La Honte. Chaque geste, chaque pensée, chaque fait est calculé. Tout doit être contrôlé afin de ne pas générer de honte sur la famille, sur les aînés, sur les pères, les oncles, les maris et sur Allah. Les femmes doivent être invisibles et ne peuvent en aucun cas réfléchir par elles-mêmes. Les paroles des femmes ne valent absolument rien face aux hommes qui ont pour la plupart la parole de Dieu. Les hommes dirigent, les femmes ne font qu’obéir. Il n’est en aucun cas possible de s’imposer, de travailler et d’avoir un avis.
L’histoire de ce livre peut nous aider à comprendre l’implantation de l’ultra-patriarcat issue des pays africains en France. En faisant venir en France des millions d’hommes issus de sociétés ultra patriarcales comme décrites ici dans les “Impatientes”, il est possible que les traditions et les cultures soient directement importées et imposées. En France, en 2019, on estime qu’il y aurait 6,5 millions d’étrangers, soit 9,7% de la population dont 2 millions d’Africains sub-sahariens.

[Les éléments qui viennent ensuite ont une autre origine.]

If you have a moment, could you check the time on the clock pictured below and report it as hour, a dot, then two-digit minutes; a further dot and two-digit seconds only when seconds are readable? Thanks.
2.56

Un chiffre d’ailleurs en constante progression. On estime également en Afrique, même si le chiffre est en baisse, qu’une jeune femme sur cinq est encore mariée de force, ce qui fait le continent le plus touché par ce fléau, avec 4 millions de mariages forcés en 2017. Si le nombre de mariages forcés en France est faible, il n’en reste pas moins inexistant. Entre 10 et 15 cas d’unions arrangées sont comptées chaque année par le Haut Conseil de l’intégration qui informe que 70 000 femmes françaises seraient potentiellement menacées en France. Le plus souvent il s’agit de mariage arrangé par les parents avec un membre de la famille vivant dans le pays dont celle-ci est originaire. Une Loi existe pour éviter ce désastre et prévoit notamment une peine de 3 ans d’emprisonnement et 45 000€ d’amende pour les personnes qui emmèneraient quelqu’un à l’étranger pour lui faire subir une union forcée et 5 ans de prison et 75000€ d’amende pour l’incitation à l’excision. Qu’en est-il du sort des femmes françaises subissant les violences de ces hommes ? Munyal, tu ne comprends pas leur culture.